Over the course of the last four months I have visited six dealerships and driven at least 15 cars, which has been very enlightening for me. I learned a lot about the things that are most important to me in a vehicle as I drove small cars, crossovers, pony cars and trucks, but I also learned a lot about the process of working with dealers and how to interact with them. Here are a few things I learned:
Know what you want before you get to the dealer. It’s so much easier to show up at a dealership and know what car you are interested in and at what price. Look at a dealership’s models online before you go, that way you can head straight to the cars you like and want to see. Salesmen have a horrible reputation for being nasty crooks, and I think that can be totally true sometimes, but taking control from the get go makes it easier on you if you know exactly why you are on that lot.

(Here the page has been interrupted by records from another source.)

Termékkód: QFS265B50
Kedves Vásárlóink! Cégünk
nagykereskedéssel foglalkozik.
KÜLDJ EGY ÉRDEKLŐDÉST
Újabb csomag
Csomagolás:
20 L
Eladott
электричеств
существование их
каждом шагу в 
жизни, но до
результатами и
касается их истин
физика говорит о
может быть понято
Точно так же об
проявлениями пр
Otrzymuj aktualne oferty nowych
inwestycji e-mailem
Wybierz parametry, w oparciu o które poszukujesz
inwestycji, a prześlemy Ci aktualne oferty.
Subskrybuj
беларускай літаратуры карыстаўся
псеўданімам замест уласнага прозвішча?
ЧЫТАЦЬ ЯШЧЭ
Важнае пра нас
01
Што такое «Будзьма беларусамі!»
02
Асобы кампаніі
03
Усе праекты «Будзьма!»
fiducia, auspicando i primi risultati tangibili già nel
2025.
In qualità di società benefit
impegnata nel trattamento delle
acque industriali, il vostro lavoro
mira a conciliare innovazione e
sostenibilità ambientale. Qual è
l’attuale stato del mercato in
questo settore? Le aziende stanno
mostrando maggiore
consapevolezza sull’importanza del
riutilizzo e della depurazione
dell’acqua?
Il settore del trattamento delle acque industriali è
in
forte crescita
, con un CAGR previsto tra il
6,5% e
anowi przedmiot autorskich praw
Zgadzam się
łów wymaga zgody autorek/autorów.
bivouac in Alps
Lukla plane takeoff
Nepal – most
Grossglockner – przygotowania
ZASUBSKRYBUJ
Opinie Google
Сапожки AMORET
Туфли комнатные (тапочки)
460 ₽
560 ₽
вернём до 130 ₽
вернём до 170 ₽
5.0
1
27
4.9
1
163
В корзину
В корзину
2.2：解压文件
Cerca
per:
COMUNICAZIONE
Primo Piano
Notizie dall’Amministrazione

Explore all of the options within your price range. When I first started the Millennial Motors series I originally imagined I would test drive every single model that falls within the compact car category. There are tons of options to choose from in that segment alone. When I saw the Mazda CX-5 while I was at the dealership looking at the smaller Mazda3 I realized there was a whole world within my ideal budget that I wasn’t looking into at all. I ended up really enjoying my experience driving Subaru crossovers and realized they are really good options for the money—so good that were I actually buying a car I probably would have written off a majority of compacts I had looked at. You might think you want a compact or a specific brand, but narrowing your search too much from the start could cause you to miss the perfect car because you didn’t look a little bit further into what your money can get you.
This process is time consuming. I was at dealerships for covert missions to drive brand new cars and write about them. It took time to explain to salesmen what I wanted, find the precise car I needed to drive and actually get behind the wheel. When I would let them mock up a payment schedule with me the time I was there doubled. Buying a car is a very serious thing, so make sure you have driven all the cars you want and know you have found the one. After that, you have to be willing to spend the time to get the keys. It takes time working out a loan, any trade-in you might have, etc. And salesmen sometimes make it longer than it really has to be:
Have a thick skin and stand your ground. When I drove the Ram 1500 Express last week I was excited when my salesman said they don’t work on commission. I thought it meant they would be less pushy. That was only true for the first 30 minutes. After I told them I needed to think about it, the sales manager came over and tried to get me to take the truck home overnight to really see if I liked it. I told him no. He tried to seal the deal by lowering the price a little bit when I said I was worried the payment would be too much. To calm those fears he told me that any Joe Shmoe that “works at Walmart can make this payment.” Then, in the ultimate act of desperation, he asked when I last had my timing belt changed on my car. Mine hasn’t been changed lately, and he made it a point to tell me the cost of a new timing belt would equal the cost of one month’s payment on a brand new car. (The joke is on him—I have a chain that doesn’t need replacing! Sucker.) As a car lover that takes good care of my personal vehicle, it was extremely insulting that he would insinuate that maintaining my dependable, smooth running Honda would ruin me financially. They were really desperate for a sale that day, and I thought his antics were ridiculous. I was tired of being there so long, and some of them really won’t stop trying until you leave the lot.
Consider used, and look private party. The whole point of this series was to look at what the new car market has to offer, but as I went to each lot I had this same thought each and every time: how much money could I save if I bought a two-year-old version of this exact model? When I set the price cap at $25,000 I was thinking about young people that are just getting their first jobs, maybe getting married and moving to new cities. But it always struck me as both irresponsible and unrealistic for someone in their 20s to buy a car this expensive, and then tack on $3,000 in additional tax and fees. I’m certainly not in a place to fork out $28,000, or incur that amount as debt. Finding the exact car you drove on the lot but with a handful of miles and only two years of wear won’t be impossible, and you will save a lot of money. Sometimes you find that car on a used car lot, which means you will still pay taxes on it, but even then you will spend less. Look on websites like Autotrader and Craigslist, consider driving to the next largest city where they might have more options (I bought my car in Phoenix despite being Tucson-based), and take your time. The right car is out there, and it’s just waiting for a loving new owner.